Another way is you can detect when the user stops typing, something like after 3 seconds of not typing in the field, hit the server to check it.
Thank you so much for this series.
Thank you for the video sir.
Just a question on how can I access validation error if my create and edit modal is on the same page?
+Coder’s Tape Thank you sir.
Did you check out the videos on RESTful controllers in this series? I think it might answer your questions.
Always great contents 😉
But what if we use uuid? The url becomes too long before the slug.

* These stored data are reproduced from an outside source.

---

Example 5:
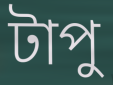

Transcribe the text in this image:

টাপুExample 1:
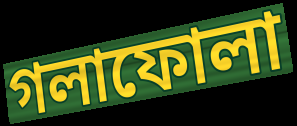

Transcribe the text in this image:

গলাফোলা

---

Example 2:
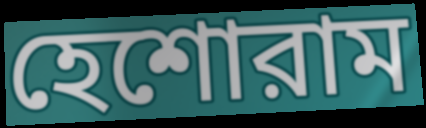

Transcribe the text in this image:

হেশোরাম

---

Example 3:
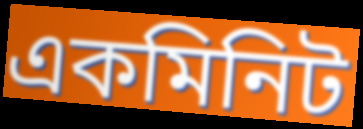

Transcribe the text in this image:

একমিনিট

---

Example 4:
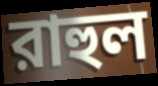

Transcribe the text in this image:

রাহুল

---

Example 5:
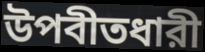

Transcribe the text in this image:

উপবীতধারী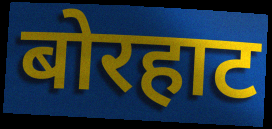
बोरहाट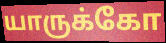
யாருக்கோ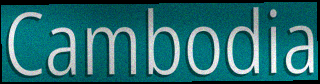
CambodiaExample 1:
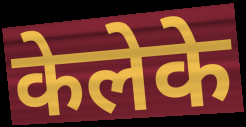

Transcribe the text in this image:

केलेके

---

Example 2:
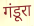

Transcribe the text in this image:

गंडूरा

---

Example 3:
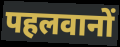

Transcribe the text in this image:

पहलवानों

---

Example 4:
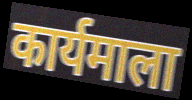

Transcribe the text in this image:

कार्यमाला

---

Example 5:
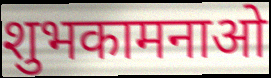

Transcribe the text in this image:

शुभकामनाओ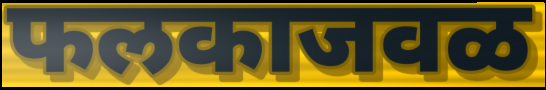
फलकाजवळ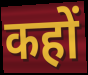
कहों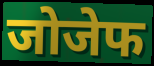
जोजेफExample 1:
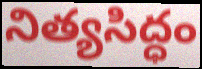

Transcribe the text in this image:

నిత్యసిద్ధం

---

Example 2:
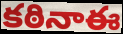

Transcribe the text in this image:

కఠినాఈ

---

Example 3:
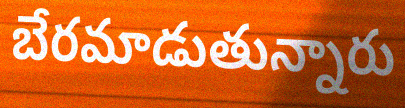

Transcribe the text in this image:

బేరమాడుతున్నారు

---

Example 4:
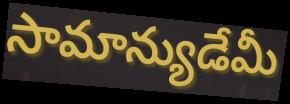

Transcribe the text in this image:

సామాన్యుడేమీ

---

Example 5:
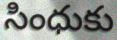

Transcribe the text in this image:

సింధుకు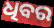
ଧିବର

Do you have advices on this?
+Coder’s Tape , this is pure gold!
Thanks 😉
Couple of things to consider…
1. /posts/my-cool-title/HUGEUUIDHEREATTHEND
Your route would look something like Route::get(‘/posts/{slug}/{uuid}, ‘PostsController@show’);
2. /posts/my-cool-title?uuid=HUGEUUIDHEREATTHEND
Your controller can validate for uuid field and require it (if necessary) Search Engines don’t look at query strings in the URL so that would be a nice workaround.
All and all, if you have to use UUIDs to ensure uniqueness there’s no way of getting away from a huge URL.
Hope that helps.
Thanks again for the great video! Could you explain what are the pros and cons (if any) of generating slugs on the fly like you did versus storing them in a database?

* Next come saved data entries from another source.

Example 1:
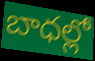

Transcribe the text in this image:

బాధల్లో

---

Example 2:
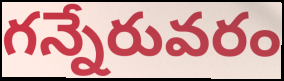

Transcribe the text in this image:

గన్నేరువరం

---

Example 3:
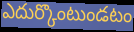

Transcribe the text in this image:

ఎదుర్కొంటుండటం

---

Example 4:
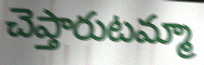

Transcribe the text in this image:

చెప్తారుటమ్మా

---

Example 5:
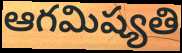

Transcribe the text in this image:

ఆగమిష్యతిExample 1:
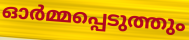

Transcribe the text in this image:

ഓർമ്മപ്പെടുത്തും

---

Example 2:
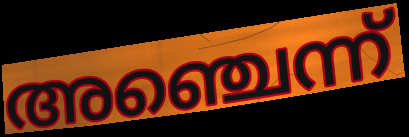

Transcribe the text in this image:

അഞ്ചെന്ന്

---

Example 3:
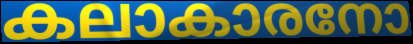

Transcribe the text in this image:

കലാകാരനോ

+Coder’s Tape Interesting, thanks! I will definitely try it in my next project.
Great point! Generating them on the fly is no better or worse in terms of performance. The server can slugify a string in a split second BUT the one thing that does happen is that if the title of your post changes then your slug changes as well. You can have no control over keeping the original slug for that post. However, the best news is that even if the title/slug changes, the url still works with Laravel. Reason being that we are actually using the ID to fetch the record and that never changes. Give it a try and you’ll see.